## What is being asked
Without the pictures, set down the records below word for word.

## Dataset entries
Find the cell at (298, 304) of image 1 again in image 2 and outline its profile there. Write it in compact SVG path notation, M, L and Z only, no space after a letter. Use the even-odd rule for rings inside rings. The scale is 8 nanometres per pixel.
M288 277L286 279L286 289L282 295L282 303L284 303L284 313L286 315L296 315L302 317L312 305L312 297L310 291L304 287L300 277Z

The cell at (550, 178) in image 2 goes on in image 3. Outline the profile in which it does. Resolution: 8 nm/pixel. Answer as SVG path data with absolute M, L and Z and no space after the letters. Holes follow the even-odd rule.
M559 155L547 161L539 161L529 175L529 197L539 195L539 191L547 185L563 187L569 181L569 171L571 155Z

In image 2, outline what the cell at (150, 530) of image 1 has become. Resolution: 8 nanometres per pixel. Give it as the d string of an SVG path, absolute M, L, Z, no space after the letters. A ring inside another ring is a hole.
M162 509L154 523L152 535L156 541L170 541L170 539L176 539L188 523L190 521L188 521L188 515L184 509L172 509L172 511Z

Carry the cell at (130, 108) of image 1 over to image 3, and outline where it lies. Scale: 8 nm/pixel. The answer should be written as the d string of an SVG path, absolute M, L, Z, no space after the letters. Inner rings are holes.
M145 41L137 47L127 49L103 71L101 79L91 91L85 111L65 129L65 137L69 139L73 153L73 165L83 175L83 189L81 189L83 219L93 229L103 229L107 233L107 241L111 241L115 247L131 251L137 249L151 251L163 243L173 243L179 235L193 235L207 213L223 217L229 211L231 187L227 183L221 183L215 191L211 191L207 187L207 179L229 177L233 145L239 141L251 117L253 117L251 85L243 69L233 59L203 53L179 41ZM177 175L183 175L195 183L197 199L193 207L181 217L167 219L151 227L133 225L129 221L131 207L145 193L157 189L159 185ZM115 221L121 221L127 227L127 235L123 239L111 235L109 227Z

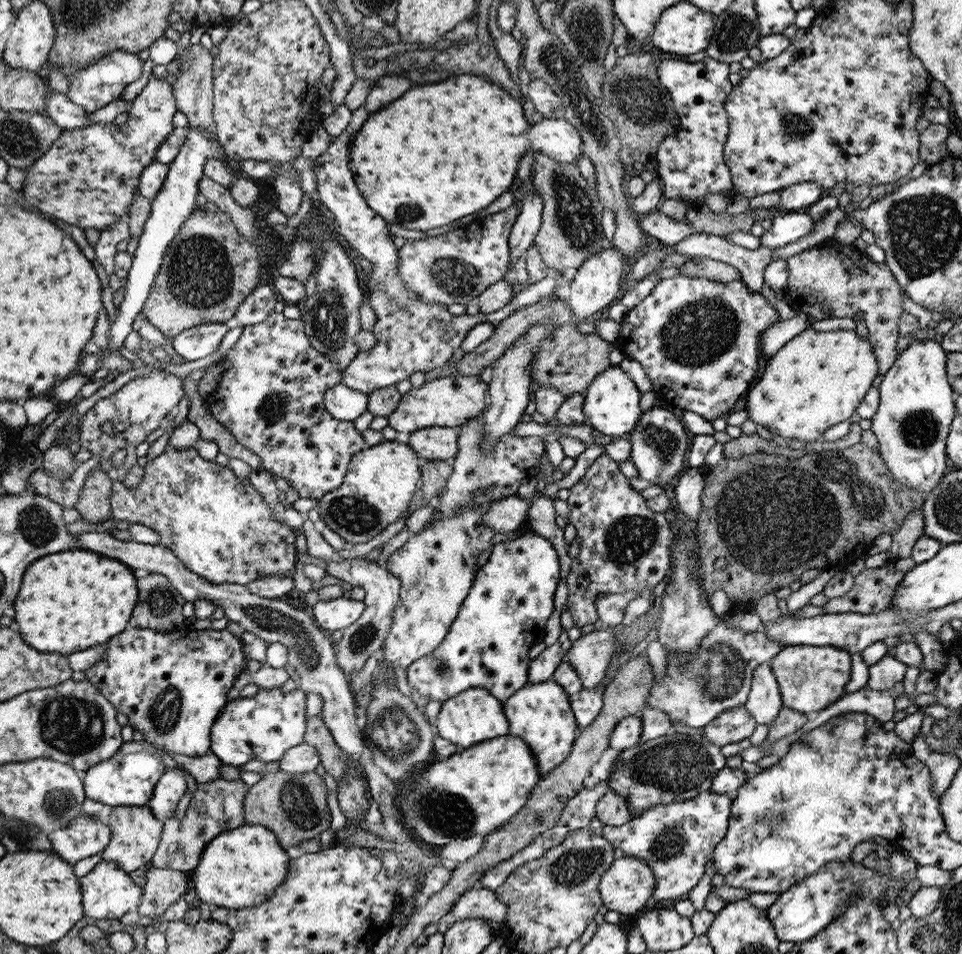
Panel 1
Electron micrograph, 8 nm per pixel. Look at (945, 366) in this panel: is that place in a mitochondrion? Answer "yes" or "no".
no

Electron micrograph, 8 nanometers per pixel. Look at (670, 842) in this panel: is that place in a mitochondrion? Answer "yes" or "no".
yes

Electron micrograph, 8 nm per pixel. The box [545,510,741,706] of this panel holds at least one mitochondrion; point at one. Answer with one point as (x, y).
(635, 537)

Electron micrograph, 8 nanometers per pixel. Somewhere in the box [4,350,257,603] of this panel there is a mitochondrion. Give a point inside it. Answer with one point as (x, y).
(37, 526)

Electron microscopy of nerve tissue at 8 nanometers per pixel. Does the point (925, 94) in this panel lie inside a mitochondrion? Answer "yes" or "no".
no

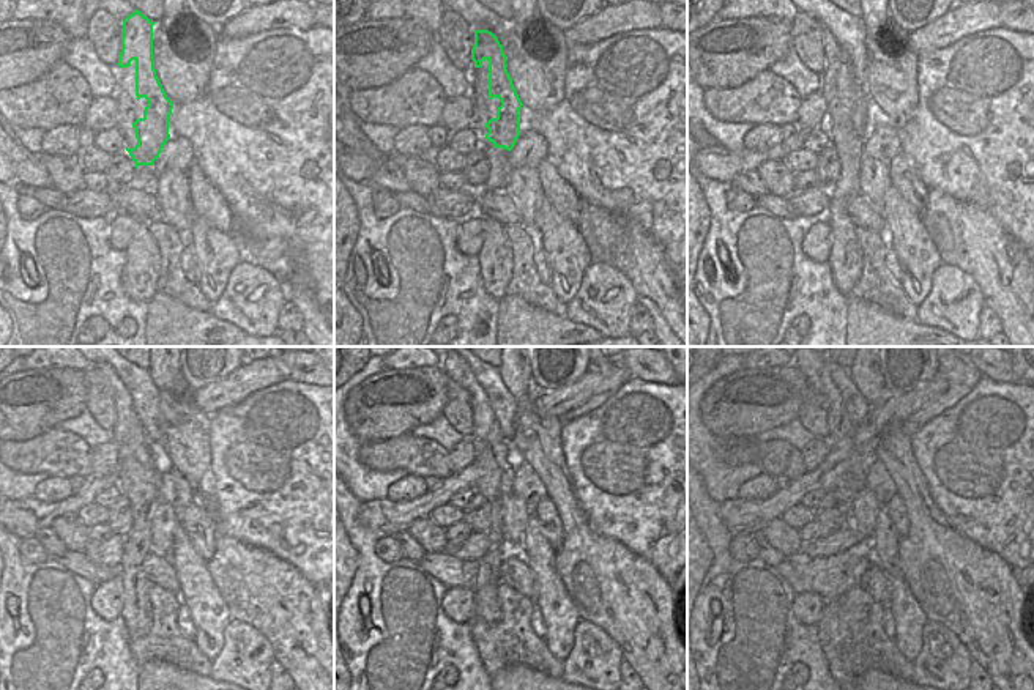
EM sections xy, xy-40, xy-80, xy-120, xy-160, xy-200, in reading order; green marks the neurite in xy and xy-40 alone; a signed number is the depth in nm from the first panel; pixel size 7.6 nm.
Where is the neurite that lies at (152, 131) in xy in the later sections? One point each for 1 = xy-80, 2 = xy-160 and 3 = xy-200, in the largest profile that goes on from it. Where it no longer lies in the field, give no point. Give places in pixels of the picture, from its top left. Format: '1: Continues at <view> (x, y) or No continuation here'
1: Continues at xy-80 (858, 120)
2: Continues at xy-160 (494, 482)
3: Continues at xy-200 (844, 481)

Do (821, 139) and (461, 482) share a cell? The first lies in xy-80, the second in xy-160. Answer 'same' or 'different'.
different

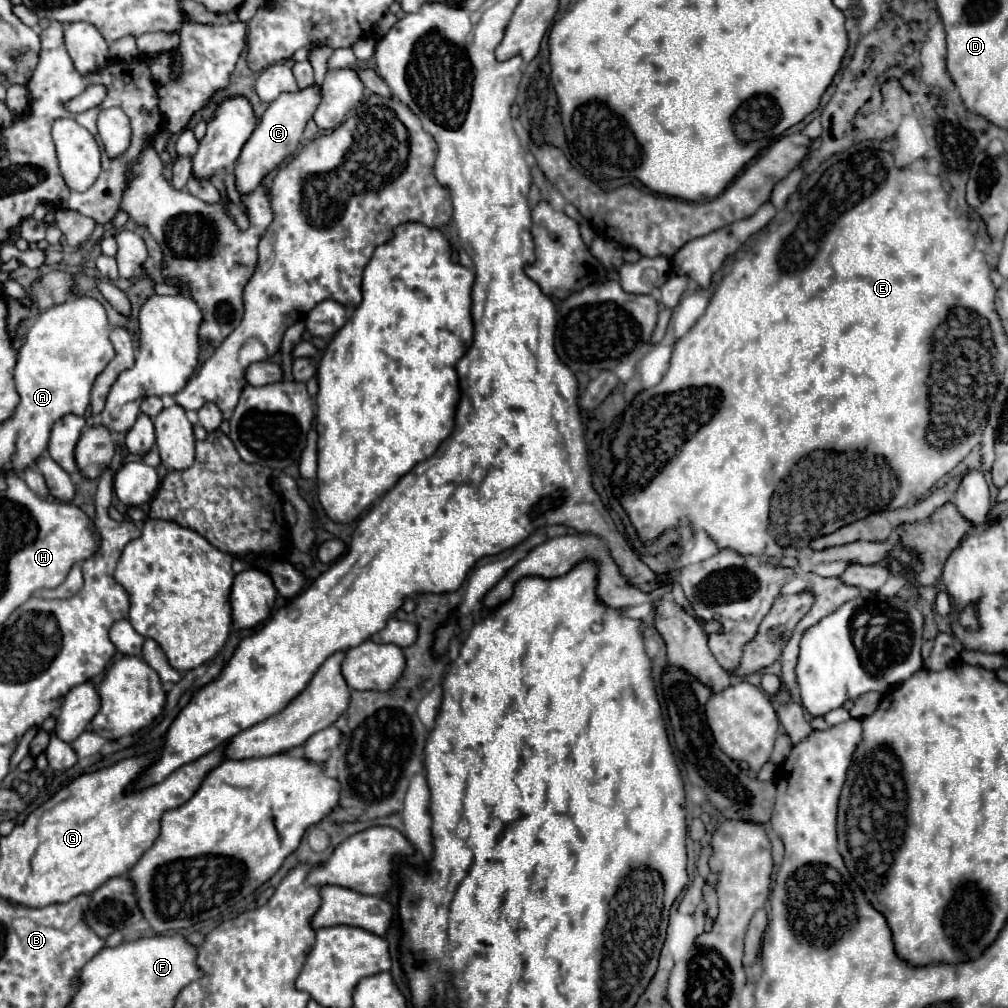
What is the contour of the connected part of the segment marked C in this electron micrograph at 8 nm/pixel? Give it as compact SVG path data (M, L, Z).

## Result of the exercise
Find the cell at (298, 304) of image 1 again in image 2 and outline its profile there. Write it in compact SVG path notation, M, L and Z only, no space after a letter. Use the even-odd rule for rings inside rings. The scale is 8 nanometres per pixel.
M288 277L286 279L286 289L282 295L282 303L284 303L284 313L286 315L296 315L302 317L312 305L312 297L310 291L304 287L300 277Z

The cell at (550, 178) in image 2 goes on in image 3. Outline the profile in which it does. Resolution: 8 nm/pixel. Answer as SVG path data with absolute M, L and Z and no space after the letters. Holes follow the even-odd rule.
M559 155L547 161L539 161L529 175L529 197L539 195L539 191L547 185L563 187L569 181L569 171L571 155Z

In image 2, outline what the cell at (150, 530) of image 1 has become. Resolution: 8 nanometres per pixel. Give it as the d string of an SVG path, absolute M, L, Z, no space after the letters. A ring inside another ring is a hole.
M162 509L154 523L152 535L156 541L170 541L170 539L176 539L188 523L190 521L188 521L188 515L184 509L172 509L172 511Z

Carry the cell at (130, 108) of image 1 over to image 3, and outline where it lies. Scale: 8 nm/pixel. The answer should be written as the d string of an SVG path, absolute M, L, Z, no space after the letters. Inner rings are holes.
M145 41L137 47L127 49L103 71L101 79L91 91L85 111L65 129L65 137L69 139L73 153L73 165L83 175L83 189L81 189L83 219L93 229L103 229L107 233L107 241L111 241L115 247L131 251L137 249L151 251L163 243L173 243L179 235L193 235L207 213L223 217L229 211L231 187L227 183L221 183L215 191L211 191L207 187L207 179L229 177L233 145L239 141L251 117L253 117L251 85L243 69L233 59L203 53L179 41ZM177 175L183 175L195 183L197 199L193 207L181 217L167 219L151 227L133 225L129 221L131 207L145 193L157 189L159 185ZM115 221L121 221L127 227L127 235L123 239L111 235L109 227Z

Panel 1
Electron micrograph, 8 nm per pixel. Look at (945, 366) in this panel: is that place in a mitochondrion? Answer "yes" or "no".
no

Electron micrograph, 8 nanometers per pixel. Look at (670, 842) in this panel: is that place in a mitochondrion? Answer "yes" or "no".
yes

Electron micrograph, 8 nm per pixel. The box [545,510,741,706] of this panel holds at least one mitochondrion; point at one. Answer with one point as (x, y).
(635, 537)

Electron micrograph, 8 nanometers per pixel. Somewhere in the box [4,350,257,603] of this panel there is a mitochondrion. Give a point inside it. Answer with one point as (x, y).
(37, 526)

Electron microscopy of nerve tissue at 8 nanometers per pixel. Does the point (925, 94) in this panel lie inside a mitochondrion? Answer "yes" or "no".
no

EM sections xy, xy-40, xy-80, xy-120, xy-160, xy-200, in reading order; green marks the neurite in xy and xy-40 alone; a signed number is the depth in nm from the first panel; pixel size 7.6 nm.
Where is the neurite that lies at (152, 131) in xy in the later sections? One point each for 1 = xy-80, 2 = xy-160 and 3 = xy-200, in the largest profile that goes on from it. Where it no longer lies in the field, give no point. Give places in pixels of the picture, from its top left. Format: '1: Continues at <view> (x, y) or No continuation here'
1: Continues at xy-80 (858, 120)
2: Continues at xy-160 (494, 482)
3: Continues at xy-200 (844, 481)

Do (821, 139) and (461, 482) share a cell? The first lies in xy-80, the second in xy-160. Answer 'same' or 'different'.
different

What is the contour of the connected part of the segment marked C in this electron micrograph at 8 nm/pixel? Give it as compact SVG path data (M, L, Z).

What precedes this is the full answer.